Minger, like Chris Masterjohn, is enamored of the nutritional philosophy of Weston Price: that what matters most is eating (organic) nutrition-dense foods no matter what the type. I too find it appealing, and some of it is self-evident. But when she speaks of Price’s study of healthy primitive societies, there is not a word as to the longevity in these communities; she reports only his observations of their splendid teeth, dental arches, and general good health – at least in those communities that enjoy it; as she notes others are sickly and riddled with parasites. But the fact that human beings over the course of evolution may adapt themselves genetically to a variety of nutrition-rich diets of widely different types says very little about the benefits of a (mostly) WFPB diet vs. anything else for many (not all) of us. Nor does it suggest that a healthy Eskimo could move to the tropics and thrive on their local diet. And for those like my friend who cannot digest even properly complemented vegetable protein and must have fish, we’ve found that she does best when the rest of her diet is as close as possible to a WFPB diet (with idiosyncratic modifications along the way).

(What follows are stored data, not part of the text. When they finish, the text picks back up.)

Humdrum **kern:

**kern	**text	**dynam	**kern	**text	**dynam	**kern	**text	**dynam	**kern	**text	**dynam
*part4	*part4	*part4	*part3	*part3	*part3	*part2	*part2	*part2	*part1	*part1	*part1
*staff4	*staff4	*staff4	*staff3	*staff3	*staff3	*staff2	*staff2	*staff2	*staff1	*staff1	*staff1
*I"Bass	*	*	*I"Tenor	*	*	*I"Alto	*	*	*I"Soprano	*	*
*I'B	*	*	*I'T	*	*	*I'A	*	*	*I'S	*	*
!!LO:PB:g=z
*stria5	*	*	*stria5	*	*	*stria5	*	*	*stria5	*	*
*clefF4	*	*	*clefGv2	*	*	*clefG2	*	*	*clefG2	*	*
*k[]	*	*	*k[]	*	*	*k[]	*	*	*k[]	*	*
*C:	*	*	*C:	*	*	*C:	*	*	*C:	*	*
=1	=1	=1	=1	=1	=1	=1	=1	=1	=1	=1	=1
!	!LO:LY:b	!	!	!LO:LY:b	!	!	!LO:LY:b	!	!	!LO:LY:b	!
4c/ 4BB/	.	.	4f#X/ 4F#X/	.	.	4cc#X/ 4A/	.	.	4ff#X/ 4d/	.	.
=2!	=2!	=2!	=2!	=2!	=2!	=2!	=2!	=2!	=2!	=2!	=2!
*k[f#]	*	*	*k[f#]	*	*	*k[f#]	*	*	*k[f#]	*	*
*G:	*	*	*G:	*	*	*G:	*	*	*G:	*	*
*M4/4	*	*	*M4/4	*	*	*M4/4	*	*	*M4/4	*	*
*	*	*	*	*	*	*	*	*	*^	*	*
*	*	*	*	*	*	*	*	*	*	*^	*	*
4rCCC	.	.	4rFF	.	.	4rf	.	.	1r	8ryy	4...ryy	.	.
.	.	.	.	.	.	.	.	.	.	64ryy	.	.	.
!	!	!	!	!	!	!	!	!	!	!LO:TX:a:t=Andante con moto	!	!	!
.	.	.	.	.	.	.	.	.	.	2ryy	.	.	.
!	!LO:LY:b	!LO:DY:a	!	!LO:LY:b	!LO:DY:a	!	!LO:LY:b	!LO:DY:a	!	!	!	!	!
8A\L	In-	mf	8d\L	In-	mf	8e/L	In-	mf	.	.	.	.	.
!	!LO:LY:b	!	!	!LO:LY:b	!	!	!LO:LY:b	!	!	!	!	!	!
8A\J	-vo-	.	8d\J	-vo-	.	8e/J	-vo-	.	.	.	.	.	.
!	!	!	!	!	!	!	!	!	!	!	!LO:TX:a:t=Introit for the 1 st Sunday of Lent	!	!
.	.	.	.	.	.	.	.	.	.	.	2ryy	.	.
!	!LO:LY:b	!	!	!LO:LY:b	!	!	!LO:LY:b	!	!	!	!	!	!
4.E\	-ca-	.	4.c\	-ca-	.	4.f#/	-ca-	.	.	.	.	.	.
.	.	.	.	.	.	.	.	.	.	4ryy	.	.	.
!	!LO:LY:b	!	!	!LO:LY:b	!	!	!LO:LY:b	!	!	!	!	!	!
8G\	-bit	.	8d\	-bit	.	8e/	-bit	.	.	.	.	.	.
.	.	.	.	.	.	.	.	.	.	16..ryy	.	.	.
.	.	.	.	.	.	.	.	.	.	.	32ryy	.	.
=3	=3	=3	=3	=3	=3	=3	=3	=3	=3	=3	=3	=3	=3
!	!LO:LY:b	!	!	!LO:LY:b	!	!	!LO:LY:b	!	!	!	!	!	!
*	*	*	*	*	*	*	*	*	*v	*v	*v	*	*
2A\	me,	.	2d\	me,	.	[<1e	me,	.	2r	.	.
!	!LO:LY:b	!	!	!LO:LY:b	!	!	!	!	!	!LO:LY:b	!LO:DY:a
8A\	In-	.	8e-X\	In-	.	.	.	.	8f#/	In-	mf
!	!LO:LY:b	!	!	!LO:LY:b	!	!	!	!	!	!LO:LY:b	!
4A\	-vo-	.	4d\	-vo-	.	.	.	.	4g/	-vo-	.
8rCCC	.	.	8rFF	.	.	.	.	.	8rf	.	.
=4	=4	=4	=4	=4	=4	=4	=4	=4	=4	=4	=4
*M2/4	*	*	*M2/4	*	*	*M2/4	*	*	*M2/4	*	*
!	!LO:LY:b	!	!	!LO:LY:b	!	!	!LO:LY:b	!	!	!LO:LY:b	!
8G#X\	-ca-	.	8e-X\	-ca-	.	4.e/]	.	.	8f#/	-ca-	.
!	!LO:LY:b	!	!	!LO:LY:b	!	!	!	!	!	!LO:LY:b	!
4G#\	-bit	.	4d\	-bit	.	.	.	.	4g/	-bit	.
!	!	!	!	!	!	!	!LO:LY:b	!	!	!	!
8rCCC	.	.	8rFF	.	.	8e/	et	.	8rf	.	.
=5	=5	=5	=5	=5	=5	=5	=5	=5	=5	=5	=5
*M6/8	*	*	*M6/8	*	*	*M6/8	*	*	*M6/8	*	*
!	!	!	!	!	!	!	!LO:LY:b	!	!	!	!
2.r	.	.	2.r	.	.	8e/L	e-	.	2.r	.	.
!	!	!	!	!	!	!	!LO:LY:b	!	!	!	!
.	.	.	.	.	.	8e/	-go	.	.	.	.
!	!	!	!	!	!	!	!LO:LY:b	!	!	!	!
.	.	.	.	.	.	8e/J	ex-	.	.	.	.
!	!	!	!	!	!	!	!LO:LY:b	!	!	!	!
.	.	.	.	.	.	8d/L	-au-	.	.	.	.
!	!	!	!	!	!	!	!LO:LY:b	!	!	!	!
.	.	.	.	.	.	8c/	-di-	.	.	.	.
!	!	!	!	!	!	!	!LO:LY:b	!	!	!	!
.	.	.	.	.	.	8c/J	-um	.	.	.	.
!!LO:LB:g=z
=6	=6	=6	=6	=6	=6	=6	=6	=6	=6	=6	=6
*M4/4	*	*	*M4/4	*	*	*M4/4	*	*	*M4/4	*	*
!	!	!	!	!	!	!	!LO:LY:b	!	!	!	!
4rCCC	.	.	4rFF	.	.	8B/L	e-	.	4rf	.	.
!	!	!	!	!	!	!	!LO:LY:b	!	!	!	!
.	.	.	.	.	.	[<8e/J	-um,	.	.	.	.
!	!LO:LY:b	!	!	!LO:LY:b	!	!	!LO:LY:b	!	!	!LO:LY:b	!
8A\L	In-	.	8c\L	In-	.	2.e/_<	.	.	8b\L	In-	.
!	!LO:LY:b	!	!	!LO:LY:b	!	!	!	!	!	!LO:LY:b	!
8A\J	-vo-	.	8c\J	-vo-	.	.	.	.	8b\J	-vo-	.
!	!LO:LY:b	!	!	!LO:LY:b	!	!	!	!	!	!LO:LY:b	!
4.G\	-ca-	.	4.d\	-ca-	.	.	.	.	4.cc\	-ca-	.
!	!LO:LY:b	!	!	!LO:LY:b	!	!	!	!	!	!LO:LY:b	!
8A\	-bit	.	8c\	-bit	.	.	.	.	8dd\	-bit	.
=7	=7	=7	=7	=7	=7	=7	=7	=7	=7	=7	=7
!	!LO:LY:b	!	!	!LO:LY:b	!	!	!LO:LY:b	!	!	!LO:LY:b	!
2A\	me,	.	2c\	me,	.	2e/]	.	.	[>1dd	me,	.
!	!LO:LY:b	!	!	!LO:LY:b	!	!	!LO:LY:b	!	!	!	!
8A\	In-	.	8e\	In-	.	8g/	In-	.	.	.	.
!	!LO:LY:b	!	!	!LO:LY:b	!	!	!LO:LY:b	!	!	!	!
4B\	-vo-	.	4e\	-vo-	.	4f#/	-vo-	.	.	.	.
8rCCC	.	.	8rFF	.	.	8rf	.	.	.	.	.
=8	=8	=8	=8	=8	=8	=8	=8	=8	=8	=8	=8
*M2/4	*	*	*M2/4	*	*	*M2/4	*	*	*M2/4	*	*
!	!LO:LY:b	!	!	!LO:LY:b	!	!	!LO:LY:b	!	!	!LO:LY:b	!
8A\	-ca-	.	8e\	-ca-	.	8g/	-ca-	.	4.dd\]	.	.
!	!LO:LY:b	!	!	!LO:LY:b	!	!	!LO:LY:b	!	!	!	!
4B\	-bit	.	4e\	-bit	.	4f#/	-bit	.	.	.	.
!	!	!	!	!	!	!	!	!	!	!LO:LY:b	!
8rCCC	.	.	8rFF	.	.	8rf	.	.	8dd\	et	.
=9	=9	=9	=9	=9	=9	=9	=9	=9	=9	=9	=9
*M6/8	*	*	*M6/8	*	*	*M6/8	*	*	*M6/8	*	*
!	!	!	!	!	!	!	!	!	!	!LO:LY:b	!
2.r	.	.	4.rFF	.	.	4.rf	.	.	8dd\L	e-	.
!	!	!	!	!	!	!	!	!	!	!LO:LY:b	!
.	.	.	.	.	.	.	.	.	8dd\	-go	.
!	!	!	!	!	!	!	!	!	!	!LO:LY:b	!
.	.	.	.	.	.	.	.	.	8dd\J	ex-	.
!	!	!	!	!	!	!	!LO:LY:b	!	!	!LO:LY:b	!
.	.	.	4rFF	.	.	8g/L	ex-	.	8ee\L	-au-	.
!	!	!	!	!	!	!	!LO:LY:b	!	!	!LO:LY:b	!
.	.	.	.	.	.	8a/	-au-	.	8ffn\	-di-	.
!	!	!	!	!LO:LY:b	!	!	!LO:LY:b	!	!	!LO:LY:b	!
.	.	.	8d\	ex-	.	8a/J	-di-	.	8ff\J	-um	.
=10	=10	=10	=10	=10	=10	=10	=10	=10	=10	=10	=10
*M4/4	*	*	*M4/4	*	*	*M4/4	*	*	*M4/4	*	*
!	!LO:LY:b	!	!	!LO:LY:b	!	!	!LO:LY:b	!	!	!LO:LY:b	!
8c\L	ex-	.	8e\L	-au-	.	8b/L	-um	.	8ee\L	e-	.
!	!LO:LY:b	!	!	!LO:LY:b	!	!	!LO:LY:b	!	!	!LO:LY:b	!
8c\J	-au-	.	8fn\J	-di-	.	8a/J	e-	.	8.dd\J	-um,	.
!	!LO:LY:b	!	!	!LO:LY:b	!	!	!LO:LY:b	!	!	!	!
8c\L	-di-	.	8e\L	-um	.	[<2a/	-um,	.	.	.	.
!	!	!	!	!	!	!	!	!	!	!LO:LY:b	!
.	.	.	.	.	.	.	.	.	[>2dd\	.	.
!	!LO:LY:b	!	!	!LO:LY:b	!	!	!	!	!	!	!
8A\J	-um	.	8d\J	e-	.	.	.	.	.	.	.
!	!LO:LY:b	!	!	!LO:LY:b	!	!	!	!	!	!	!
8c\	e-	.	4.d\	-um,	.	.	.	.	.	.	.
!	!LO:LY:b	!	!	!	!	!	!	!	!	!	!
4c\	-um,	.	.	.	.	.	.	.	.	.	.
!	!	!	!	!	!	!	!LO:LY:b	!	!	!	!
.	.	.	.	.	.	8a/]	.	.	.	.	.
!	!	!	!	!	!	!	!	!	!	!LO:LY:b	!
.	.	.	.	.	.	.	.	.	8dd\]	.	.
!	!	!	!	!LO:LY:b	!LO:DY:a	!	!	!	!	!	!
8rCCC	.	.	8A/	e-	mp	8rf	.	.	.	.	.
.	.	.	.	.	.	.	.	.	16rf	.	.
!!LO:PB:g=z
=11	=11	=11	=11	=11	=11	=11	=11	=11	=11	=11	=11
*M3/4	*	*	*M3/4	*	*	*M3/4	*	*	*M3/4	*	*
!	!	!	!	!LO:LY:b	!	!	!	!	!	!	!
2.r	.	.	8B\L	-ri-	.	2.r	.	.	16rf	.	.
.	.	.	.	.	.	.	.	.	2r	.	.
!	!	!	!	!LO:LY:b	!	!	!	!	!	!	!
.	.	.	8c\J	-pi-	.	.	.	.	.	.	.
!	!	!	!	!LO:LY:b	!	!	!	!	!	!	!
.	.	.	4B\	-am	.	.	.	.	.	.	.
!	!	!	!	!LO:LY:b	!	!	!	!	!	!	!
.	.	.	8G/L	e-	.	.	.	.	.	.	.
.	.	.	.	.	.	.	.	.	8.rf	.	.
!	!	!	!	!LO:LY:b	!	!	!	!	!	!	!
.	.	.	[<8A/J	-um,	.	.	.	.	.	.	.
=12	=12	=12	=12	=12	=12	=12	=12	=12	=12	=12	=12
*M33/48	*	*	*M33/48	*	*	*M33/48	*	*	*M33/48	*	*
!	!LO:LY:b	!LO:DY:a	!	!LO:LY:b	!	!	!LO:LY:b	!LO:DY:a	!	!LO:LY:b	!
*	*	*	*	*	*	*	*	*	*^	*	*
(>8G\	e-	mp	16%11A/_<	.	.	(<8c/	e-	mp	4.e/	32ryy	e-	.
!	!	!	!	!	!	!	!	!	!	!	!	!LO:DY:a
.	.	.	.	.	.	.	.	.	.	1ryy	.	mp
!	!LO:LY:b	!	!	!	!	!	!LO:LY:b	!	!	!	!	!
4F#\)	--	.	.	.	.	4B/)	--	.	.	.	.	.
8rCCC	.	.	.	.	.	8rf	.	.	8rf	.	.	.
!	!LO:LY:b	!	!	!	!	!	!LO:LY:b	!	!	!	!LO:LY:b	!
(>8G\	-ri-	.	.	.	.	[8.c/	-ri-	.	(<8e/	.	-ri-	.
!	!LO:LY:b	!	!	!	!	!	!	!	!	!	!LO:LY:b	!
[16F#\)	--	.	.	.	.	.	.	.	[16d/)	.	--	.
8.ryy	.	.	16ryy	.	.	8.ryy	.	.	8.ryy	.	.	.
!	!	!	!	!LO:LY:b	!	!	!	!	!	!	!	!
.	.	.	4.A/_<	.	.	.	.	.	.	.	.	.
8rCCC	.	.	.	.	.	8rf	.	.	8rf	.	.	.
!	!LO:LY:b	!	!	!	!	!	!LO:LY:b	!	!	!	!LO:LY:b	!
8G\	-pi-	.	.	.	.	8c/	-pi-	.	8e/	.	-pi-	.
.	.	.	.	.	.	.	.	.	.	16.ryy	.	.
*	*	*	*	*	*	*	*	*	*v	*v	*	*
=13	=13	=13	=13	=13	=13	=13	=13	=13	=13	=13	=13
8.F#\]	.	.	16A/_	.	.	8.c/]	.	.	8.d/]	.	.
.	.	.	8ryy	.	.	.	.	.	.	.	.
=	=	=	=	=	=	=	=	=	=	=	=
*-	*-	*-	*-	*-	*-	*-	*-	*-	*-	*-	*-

The final great disappointment of Minger’s book is her conclusion that each of us must find his or her own path, as though little or nothing has been learned from nutritional research except what to avoid. As someone who has worked hard to do so, I still recommend a WFPB diet – warts and all – as the starting point with the obvious caveats to those with Celiac disease, gluten intolerance or gluten allergies, etc., with all the necessary supplements, and with the liberty to add occasionally some vitamin and mineral-rich animal flesh for its possible benefits. With the arguable exception of the Loma Linda Seventh Day Adventists, there are no vegan centenarian blues zones – but most of the centenarians eat very little meat, do eat primarily nutrient-dense and nutrient-rich WFPB fare, with the right smattering of very nutritious non-vegan exceptions.